RECORDS SUPPLIED:
+++++
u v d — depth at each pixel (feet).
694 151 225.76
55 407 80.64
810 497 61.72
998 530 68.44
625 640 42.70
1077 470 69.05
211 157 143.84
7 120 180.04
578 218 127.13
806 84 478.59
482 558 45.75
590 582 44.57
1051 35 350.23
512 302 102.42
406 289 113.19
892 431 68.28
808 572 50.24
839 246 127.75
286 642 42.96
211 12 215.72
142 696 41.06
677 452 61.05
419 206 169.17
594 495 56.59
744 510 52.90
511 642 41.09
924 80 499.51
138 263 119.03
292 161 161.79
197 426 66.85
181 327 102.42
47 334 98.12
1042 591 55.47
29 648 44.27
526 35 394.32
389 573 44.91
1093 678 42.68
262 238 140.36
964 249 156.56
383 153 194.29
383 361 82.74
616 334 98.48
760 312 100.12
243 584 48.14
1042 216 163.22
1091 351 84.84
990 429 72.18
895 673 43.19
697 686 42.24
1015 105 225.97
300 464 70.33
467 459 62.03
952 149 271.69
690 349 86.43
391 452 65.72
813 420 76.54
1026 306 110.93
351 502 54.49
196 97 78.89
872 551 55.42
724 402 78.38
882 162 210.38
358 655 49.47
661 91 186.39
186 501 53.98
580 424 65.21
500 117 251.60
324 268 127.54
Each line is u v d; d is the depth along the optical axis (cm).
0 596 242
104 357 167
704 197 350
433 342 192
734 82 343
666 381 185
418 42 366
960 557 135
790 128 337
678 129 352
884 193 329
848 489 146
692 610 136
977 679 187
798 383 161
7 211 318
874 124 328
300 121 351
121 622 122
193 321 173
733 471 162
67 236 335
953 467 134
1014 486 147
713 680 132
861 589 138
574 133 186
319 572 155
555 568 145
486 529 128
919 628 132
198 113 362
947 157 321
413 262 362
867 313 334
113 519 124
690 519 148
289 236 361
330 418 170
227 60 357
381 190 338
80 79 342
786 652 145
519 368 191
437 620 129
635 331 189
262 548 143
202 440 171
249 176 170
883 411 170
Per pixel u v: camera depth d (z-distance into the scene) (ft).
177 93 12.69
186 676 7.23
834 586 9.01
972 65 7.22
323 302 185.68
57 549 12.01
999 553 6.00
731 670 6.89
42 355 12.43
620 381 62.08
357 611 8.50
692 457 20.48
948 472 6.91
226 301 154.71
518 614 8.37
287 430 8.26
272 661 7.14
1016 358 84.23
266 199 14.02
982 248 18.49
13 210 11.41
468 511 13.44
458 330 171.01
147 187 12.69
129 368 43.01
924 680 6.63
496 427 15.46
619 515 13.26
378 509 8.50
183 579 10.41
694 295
+++++
WHAT IS EXPECTED: The listing above is to be reproduced without a single change.

PROBLEM SOLUTION:
u v d — depth at each pixel (feet).
694 151 225.76
55 407 80.64
810 497 61.72
998 530 68.44
625 640 42.70
1077 470 69.05
211 157 143.84
7 120 180.04
578 218 127.13
806 84 478.59
482 558 45.75
590 582 44.57
1051 35 350.23
512 302 102.42
406 289 113.19
892 431 68.28
808 572 50.24
839 246 127.75
286 642 42.96
211 12 215.72
142 696 41.06
677 452 61.05
419 206 169.17
594 495 56.59
744 510 52.90
511 642 41.09
924 80 499.51
138 263 119.03
292 161 161.79
197 426 66.85
181 327 102.42
47 334 98.12
1042 591 55.47
29 648 44.27
526 35 394.32
389 573 44.91
1093 678 42.68
262 238 140.36
964 249 156.56
383 153 194.29
383 361 82.74
616 334 98.48
760 312 100.12
243 584 48.14
1042 216 163.22
1091 351 84.84
990 429 72.18
895 673 43.19
697 686 42.24
1015 105 225.97
300 464 70.33
467 459 62.03
952 149 271.69
690 349 86.43
391 452 65.72
813 420 76.54
1026 306 110.93
351 502 54.49
196 97 78.89
872 551 55.42
724 402 78.38
882 162 210.38
358 655 49.47
661 91 186.39
186 501 53.98
580 424 65.21
500 117 251.60
324 268 127.54
Each line is u v d; d is the depth along the optical axis (cm).
0 596 242
104 357 167
704 197 350
433 342 192
734 82 343
666 381 185
418 42 366
960 557 135
790 128 337
678 129 352
884 193 329
848 489 146
692 610 136
977 679 187
798 383 161
7 211 318
874 124 328
300 121 351
121 622 122
193 321 173
733 471 162
67 236 335
953 467 134
1014 486 147
713 680 132
861 589 138
574 133 186
319 572 155
555 568 145
486 529 128
919 628 132
198 113 362
947 157 321
413 262 362
867 313 334
113 519 124
690 519 148
289 236 361
330 418 170
227 60 357
381 190 338
80 79 342
786 652 145
519 368 191
437 620 129
635 331 189
262 548 143
202 440 171
249 176 170
883 411 170
Per pixel u v: camera depth d (z-distance into the scene) (ft).
177 93 12.69
186 676 7.23
834 586 9.01
972 65 7.22
323 302 185.68
57 549 12.01
999 553 6.00
731 670 6.89
42 355 12.43
620 381 62.08
357 611 8.50
692 457 20.48
948 472 6.91
226 301 154.71
518 614 8.37
287 430 8.26
272 661 7.14
1016 358 84.23
266 199 14.02
982 248 18.49
13 210 11.41
468 511 13.44
458 330 171.01
147 187 12.69
129 368 43.01
924 680 6.63
496 427 15.46
619 515 13.26
378 509 8.50
183 579 10.41
694 295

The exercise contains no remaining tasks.